Records for this exercise section start

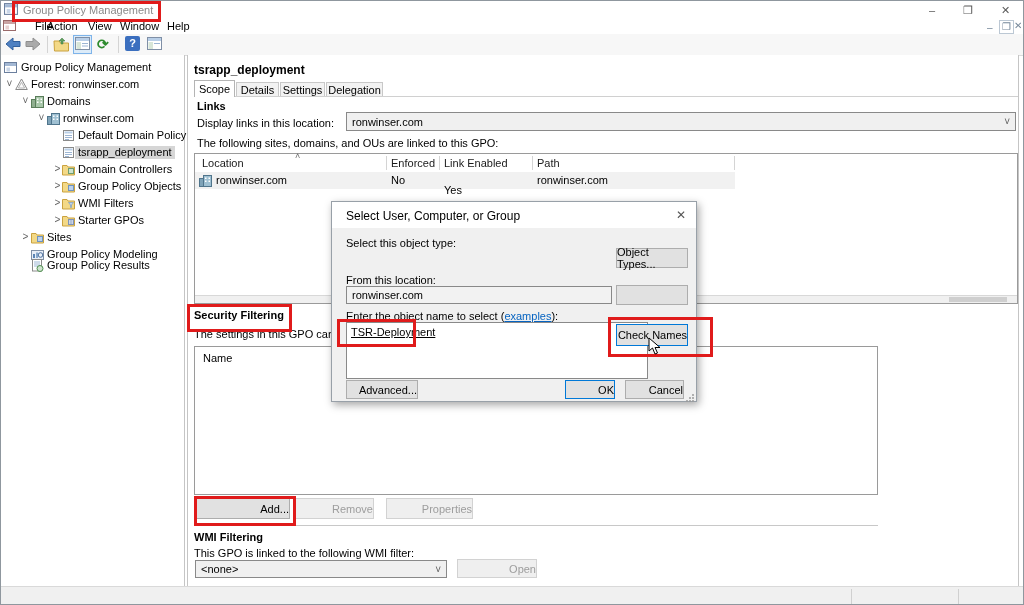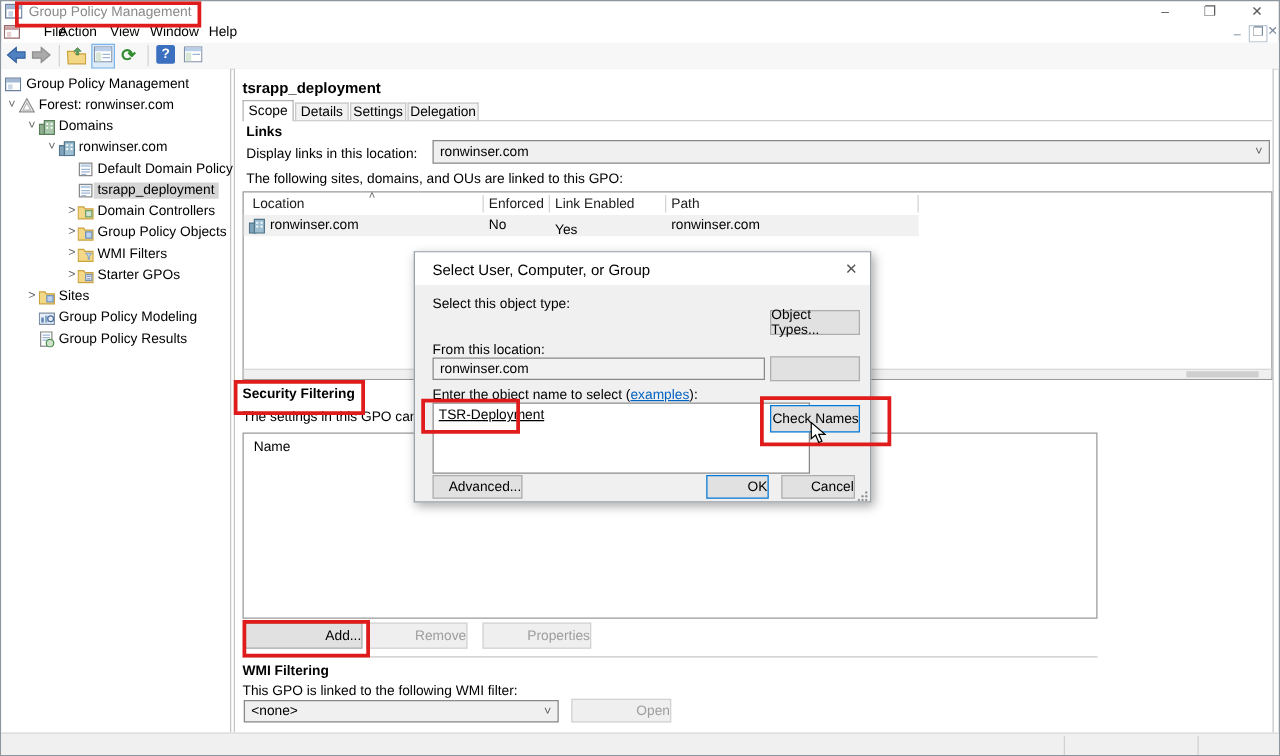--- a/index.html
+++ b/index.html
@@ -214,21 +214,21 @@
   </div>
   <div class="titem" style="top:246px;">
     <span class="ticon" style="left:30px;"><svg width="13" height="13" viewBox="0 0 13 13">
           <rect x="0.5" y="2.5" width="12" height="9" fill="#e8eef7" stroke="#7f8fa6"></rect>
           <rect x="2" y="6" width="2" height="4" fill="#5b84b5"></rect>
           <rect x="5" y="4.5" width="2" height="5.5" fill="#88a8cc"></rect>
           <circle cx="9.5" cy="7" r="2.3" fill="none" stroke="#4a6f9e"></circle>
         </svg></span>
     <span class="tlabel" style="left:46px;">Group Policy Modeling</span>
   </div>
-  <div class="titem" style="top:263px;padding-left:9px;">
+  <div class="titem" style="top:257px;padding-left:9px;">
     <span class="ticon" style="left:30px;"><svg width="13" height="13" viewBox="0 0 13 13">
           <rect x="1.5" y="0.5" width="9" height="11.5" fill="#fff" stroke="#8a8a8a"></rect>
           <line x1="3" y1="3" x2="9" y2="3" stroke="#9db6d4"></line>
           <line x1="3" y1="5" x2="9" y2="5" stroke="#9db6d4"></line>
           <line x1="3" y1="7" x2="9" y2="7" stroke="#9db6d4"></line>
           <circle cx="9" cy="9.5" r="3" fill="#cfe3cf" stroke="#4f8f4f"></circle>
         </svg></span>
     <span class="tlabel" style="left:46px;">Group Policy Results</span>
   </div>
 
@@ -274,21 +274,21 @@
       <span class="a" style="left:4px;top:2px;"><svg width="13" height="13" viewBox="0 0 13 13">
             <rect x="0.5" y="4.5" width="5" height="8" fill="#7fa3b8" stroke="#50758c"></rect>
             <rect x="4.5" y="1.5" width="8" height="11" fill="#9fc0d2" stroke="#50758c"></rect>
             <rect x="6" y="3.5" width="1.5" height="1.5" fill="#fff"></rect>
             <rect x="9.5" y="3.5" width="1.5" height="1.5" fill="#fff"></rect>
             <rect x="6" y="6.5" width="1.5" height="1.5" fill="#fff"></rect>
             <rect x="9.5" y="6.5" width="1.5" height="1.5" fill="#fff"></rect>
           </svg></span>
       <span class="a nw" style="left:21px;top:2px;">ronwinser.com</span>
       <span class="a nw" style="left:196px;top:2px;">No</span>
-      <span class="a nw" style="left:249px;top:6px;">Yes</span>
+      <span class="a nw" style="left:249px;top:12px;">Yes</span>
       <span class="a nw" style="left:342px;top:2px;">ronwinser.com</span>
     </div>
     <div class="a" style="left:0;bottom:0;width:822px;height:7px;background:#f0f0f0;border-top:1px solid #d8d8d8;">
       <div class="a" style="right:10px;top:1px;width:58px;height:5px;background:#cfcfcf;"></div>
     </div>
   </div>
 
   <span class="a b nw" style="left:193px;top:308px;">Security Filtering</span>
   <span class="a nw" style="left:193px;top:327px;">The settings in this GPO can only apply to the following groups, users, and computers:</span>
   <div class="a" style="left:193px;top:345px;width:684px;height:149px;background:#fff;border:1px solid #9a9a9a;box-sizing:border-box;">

Records for this exercise section end

Try it
Your answer should consist of all lines in the listing above that contain "border".

Worked solution
     <div class="a" style="left:0;bottom:0;width:822px;height:7px;background:#f0f0f0;border-top:1px solid #d8d8d8;">
   <div class="a" style="left:193px;top:345px;width:684px;height:149px;background:#fff;border:1px solid #9a9a9a;box-sizing:border-box;">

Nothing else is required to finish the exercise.